How Precog adds business context to make enterprise data AI-enabled

AI For Business


Extracting data from enterprise tools like Salesforce, SAP Ariba, and NetSuite is relatively easy. Enabling AI models to reason about that data is much more difficult. Just having a large number of tables and columns or a huge multidimensional JSON file won’t help your model infer about that data. What’s missing here is the business context in which the data was generated.

Precog is focused on helping enterprises extract data from Software as a Service (SaaS) API sources and prepare it for use in analytics and AI applications, and today we are releasing new capabilities that bring this business context back into the extraction process.

The challenge of preparing enterprise data for AI

Precog CEO John Feingold said in a pre-launch interview that the manual process of preparing data for AI analysis can take months.

“When you go into an enterprise and start analyzing mission-critical business data, the data tends to be siled into different applications, sometimes over 100 applications within the enterprise,” Finegold says. “And the process of getting that out of those applications is a very manual process of not just extracting and loading it, but giving enough context so that the model can actually understand it.”

Additionally, while large-scale language models (LLMs) are becoming increasingly capable, they are not always reliable when it comes to making inferences on large amounts of data.

“If you ask someone to send all their data to Gemini, not only will it cost a ton of money to chunk it and tokenize it and things like that, but the answer will change every time they call,” Feingold pointed out.

Diagram of Precog's data ingestion platform.

Precog’s data ingestion platform. (Credit: Precog)

How Precog adds business context to your data

To get around all of this, Precog takes a different approach to help customers get more value from their data. If a Precog user wants to configure a new source for use in an AI application, they can now outline their use case (e.g., “I want to understand which customers are making the most money and which customers are losing money”). Precog then uses existing ETL capabilities to examine the data available in your SaaS application, extract only the fields needed for this specific use case, and add the necessary context so that the model can understand the meaning of each of these fields.

The important thing to note here is that Precog never actually passes company data to LLM. Instead, it loads the actual data into the data warehouse and passes only the metadata to the semantic engine.

Generate synthetic questions and build semantic models

One of the great things about the way Precog has built this system is that it uses a separate model to automatically create hundreds of potential questions. You can think of this as synthetic question generation.

As Becky Conning, Precog’s chief product officer, puts it, the idea here is to generate “a matrix of questions that will allow LLM to generate a semantic model that can answer all of these questions.”

Koning argues that all of this is necessary because building huge semantics tied to a single normalized table only answers a very limited set of questions.

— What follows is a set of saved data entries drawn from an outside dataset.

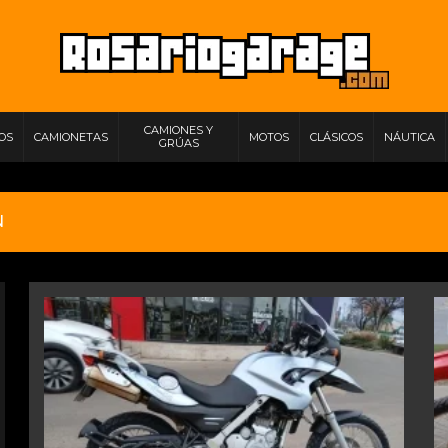
CAMIONES Y
IOS
CAMIONETAS
MOTOS
CLÁSICOS
NÁUTICA
GRÚAS
N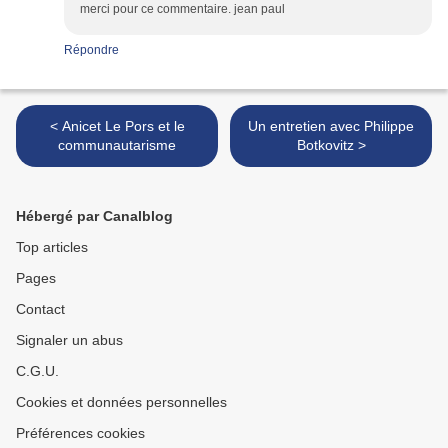
merci pour ce commentaire. jean paul
Répondre
< Anicet Le Pors et le
Un entretien avec Philippe
communautarisme
Botkovitz >
Hébergé par Canalblog
Top articles
Pages
Contact
Signaler un abus
C.G.U.
Cookies et données personnelles
Préférences cookies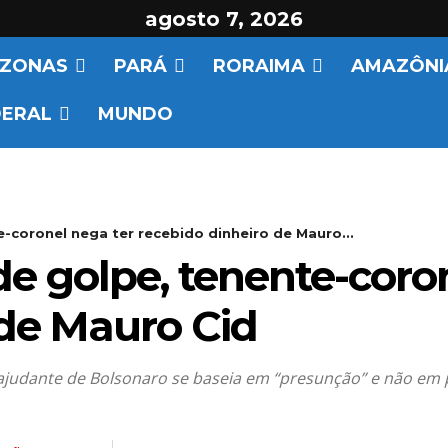
agosto 7, 2026
ZONAS
PARÁ
RORAIMA
AMAZÔNI
DERAL
MUNDO
e-coronel nega ter recebido dinheiro de Mauro...
de golpe, tenente-coro
 de Mauro Cid
ex-ajudante de Bolsonaro se baseia em “presunção” e não em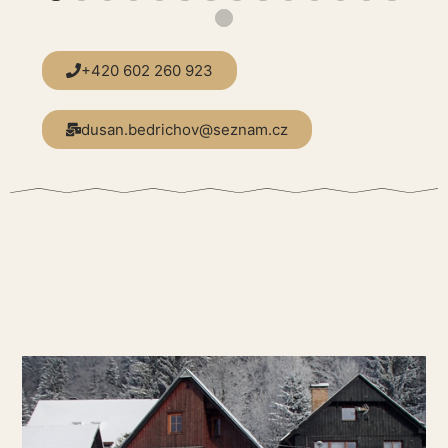
+420 602 260 923
dusan.bedrichov@seznam.cz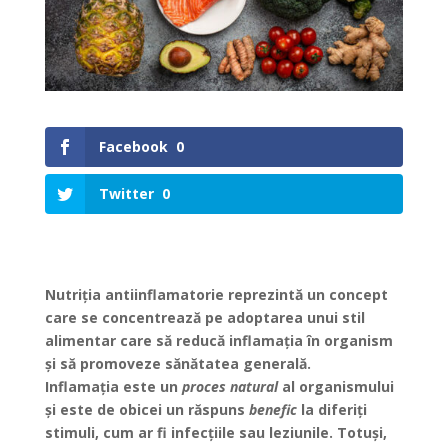
Facebook
0
Twitter
0
Nutriția antiinflamatorie reprezintă un concept
care se concentrează pe adoptarea unui stil
alimentar care să reducă inflamația în organism
și să promoveze sănătatea generală.
Inflamația este un
proces natural
al organismului
și este de obicei un răspuns
benefic
la diferiți
stimuli, cum ar fi infecțiile sau leziunile. Totuși,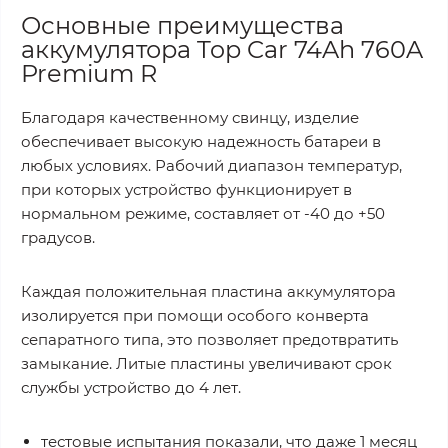
Основные преимущества
аккумулятора Top Car 74Ah 760A
Premium R
Благодаря качественному свинцу, изделие
обеспечивает высокую надежность батареи в
любых условиях. Рабочий диапазон температур,
при которых устройство функционирует в
нормальном режиме, составляет от -40 до +50
градусов.
Каждая положительная пластина аккумулятора
изолируется при помощи особого конверта
сепаратного типа, это позволяет предотвратить
замыкание. Литые пластины увеличивают срок
службы устройство до 4 лет.
тестовые испытания показали, что даже 1 месяц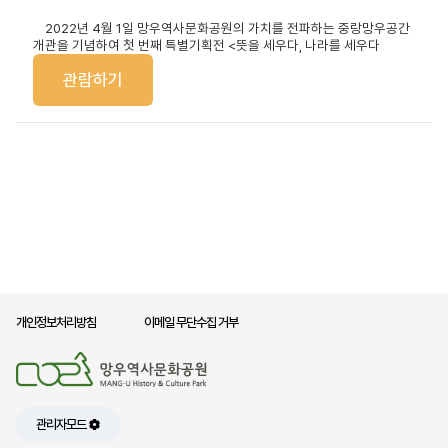
2022
년
4
월
1
일 망우역사문화공원의 가치를 전파하는 중랑망우공간
개관을 기념하여 첫 번째 특별기획전
<
뜻을 세우다
,
나라를 세우다
관람하기
개인정보처리방침
이메일 무단수집 거부
관리자모드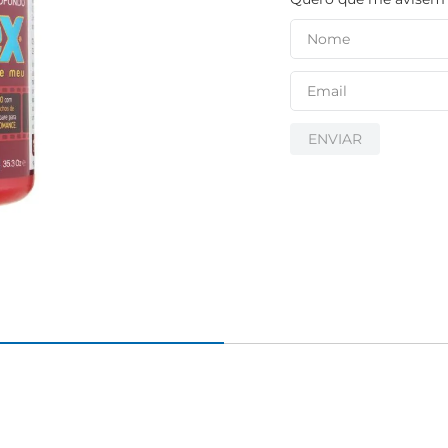
ENVIAR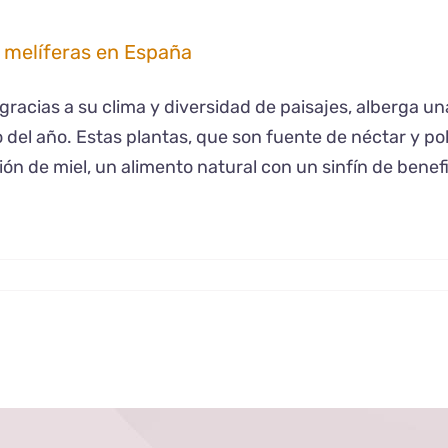
 melíferas en España
gracias a su clima y diversidad de paisajes, alberga u
go del año. Estas plantas, que son fuente de néctar y po
ón de miel, un alimento natural con un sinfín de benefi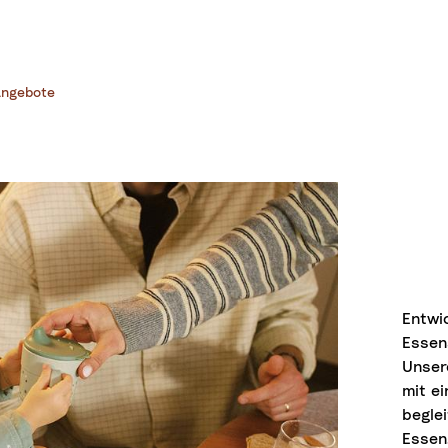
ngebote
Entwi
Essen
Unser
mit e
begle
Essen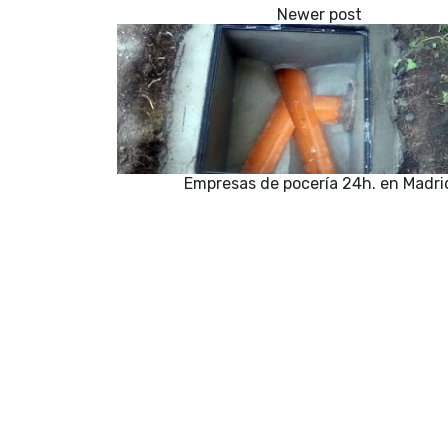
Empresas de pocería 24h. en Madri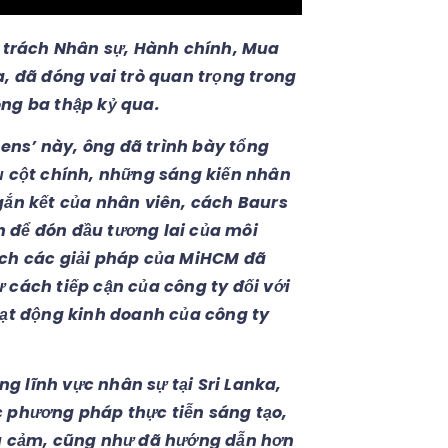
 trách Nhân sự, Hành chính, Mua
a, đã đóng vai trò quan trọng trong
ong ba thập kỷ qua.
ens’ này, ông đã trình bày tổng
rụ cột chính, những sáng kiến nhân
 gắn kết của nhân viên, cách Baurs
h để đón đầu tương lai của môi
ách các giải pháp của MiHCM đã
 cách tiếp cận của công ty đối với
oạt động kinh doanh của công ty
g lĩnh vực nhân sự tại Sri Lanka,
c phương pháp thực tiễn sáng tạo,
hấu cảm, cũng như đã hướng dẫn hơn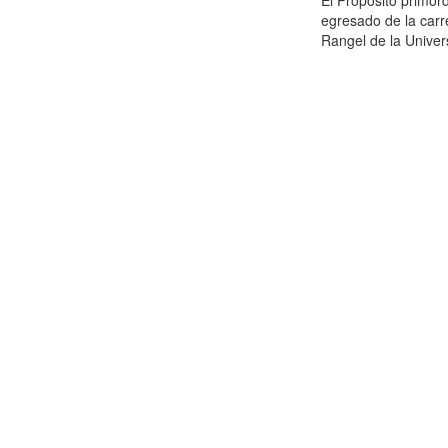
El Propósito primor
egresado de la carr
Rangel de la Univer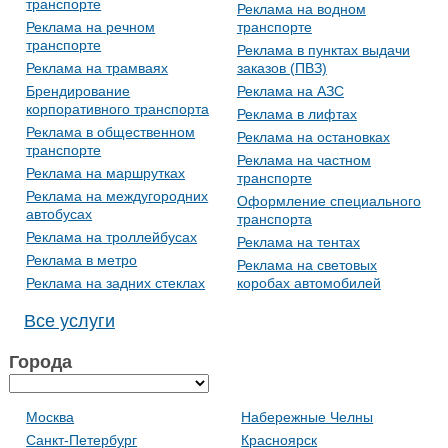
транспорте
Реклама на водном
Реклама на речном
транспорте
транспорте
Реклама в пунктах выдачи
Реклама на трамваях
заказов (ПВЗ)
Брендирование
Реклама на АЗС
корпоративного транспорта
Реклама в лифтах
Реклама в общественном
Реклама на остановках
транспорте
Реклама на частном
Реклама на маршрутках
транспорте
Реклама на междугородних
Оформление специального
автобусах
транспорта
Реклама на троллейбусах
Реклама на тентах
Реклама в метро
Реклама на световых
Реклама на задних стеклах
коробах автомобилей
Все услуги
Города
Москва
Набережные Челны
Санкт-Петербург
Красноярск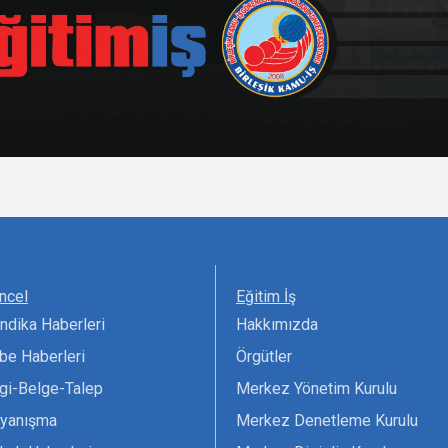
ncel
Eğitim İş
ndika Haberleri
Hakkımızda
be Haberleri
Örgütler
lgi-Belge-Talep
Merkez Yönetim Kurulu
yanışma
Merkez Denetleme Kurulu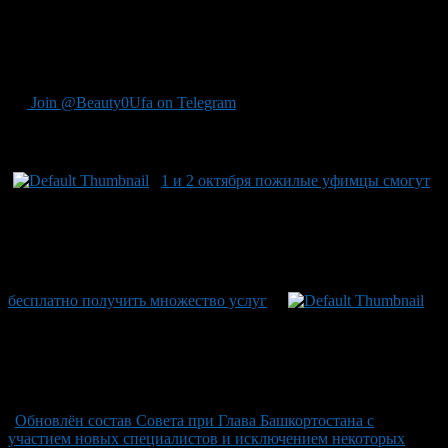
предпочтений и медицинских нужд подопечных важен для
обеспечения им профессионального ухода и внимания на
более оснащенных объектах городов, где подобные
потребности лучше удовлетворяются.
Join @Beauty0Ufa on Telegram
Рекомендуем почитать:
1 и 2 октября пожилые уфимцы смогут
бесплатно получить множество услуг
Обновлён состав Совета при Глава Башкортостана с
участием новых специалистов и исключением некоторых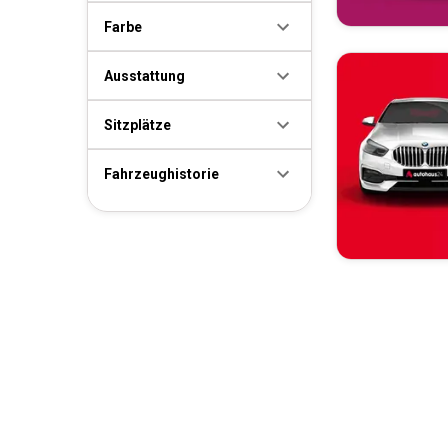
Farbe
Ausstattung
Sitzplätze
Fahrzeughistorie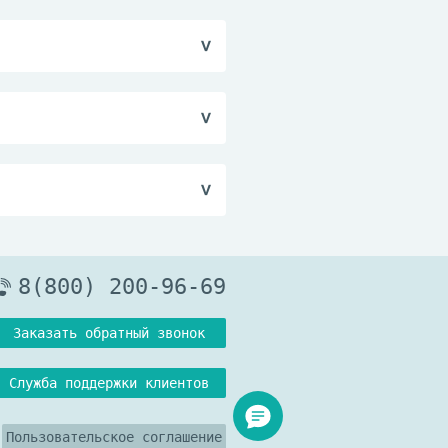
урана или любым
ли.
риема других
бционных свойств
8(800) 200-96-69
Заказать обратный звонок
Служба поддержки клиентов
Пользовательское соглашение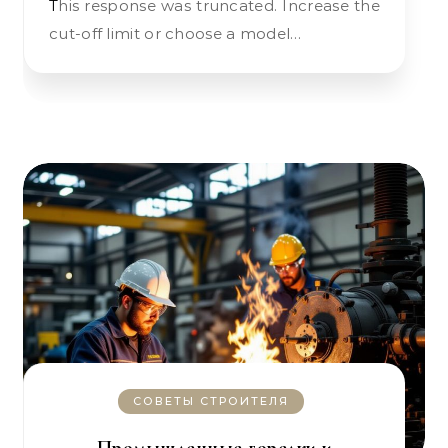
This response was truncated. Increase the
cut-off limit or choose a model…
СОВЕТЫ СТРОИТЕЛЯ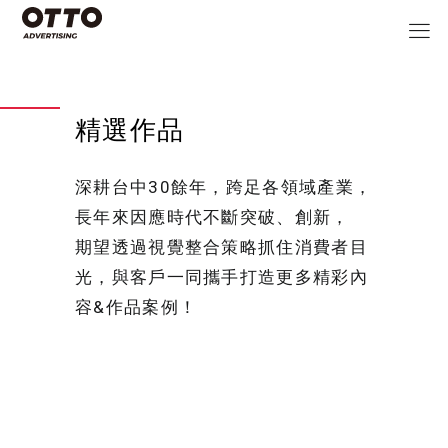
精選作品
深耕台中30餘年，跨足各領域產業，
長年來因應時代不斷突破、創新，
期望透過視覺整合策略抓住消費者目
光，與客戶一同攜手打造更多精彩內
容&作品案例！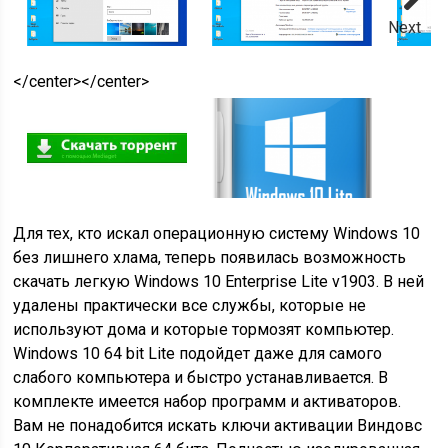
Next
</center></center>
Для тех, кто искал операционную систему Windows 10
без лишнего хлама, теперь появилась возможность
скачать легкую Windows 10 Enterprise Lite v1903. В ней
удалены практически все службы, которые не
используют дома и которые тормозят компьютер.
Windows 10 64 bit Lite подойдет даже для самого
слабого компьютера и быстро устанавливается. В
комплекте имеется набор программ и активаторов.
Вам не понадобится искать ключи активации Виндовс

Leverage LLM for natural language to SQL queries

On the other hand, including all data also doesn’t work. “If you include all the data, and these applications contain hundreds of thousands of datasets, and each dataset not only represents one table due to the JSON structure, but can also contain a kind of dimensional information when decomposed, Cortex won’t work in that case. In fact, none of these NLQ LLMs will work.”

The advantage of modern LLMs is that they are very good at converting natural language queries to SQL. Therefore, to query data, Precog does not rely on or feed data directly to a model, but instead uses Snowflake’s Cortex NLQ LLM. Although the service could use another LLM, the team said they like Cortex NLQ for this use case.

All in all, this looks like a smart way to leverage LLM’s benefits and use it without trying to shoehorn it into use cases that are far more likely to fail than existing technologies.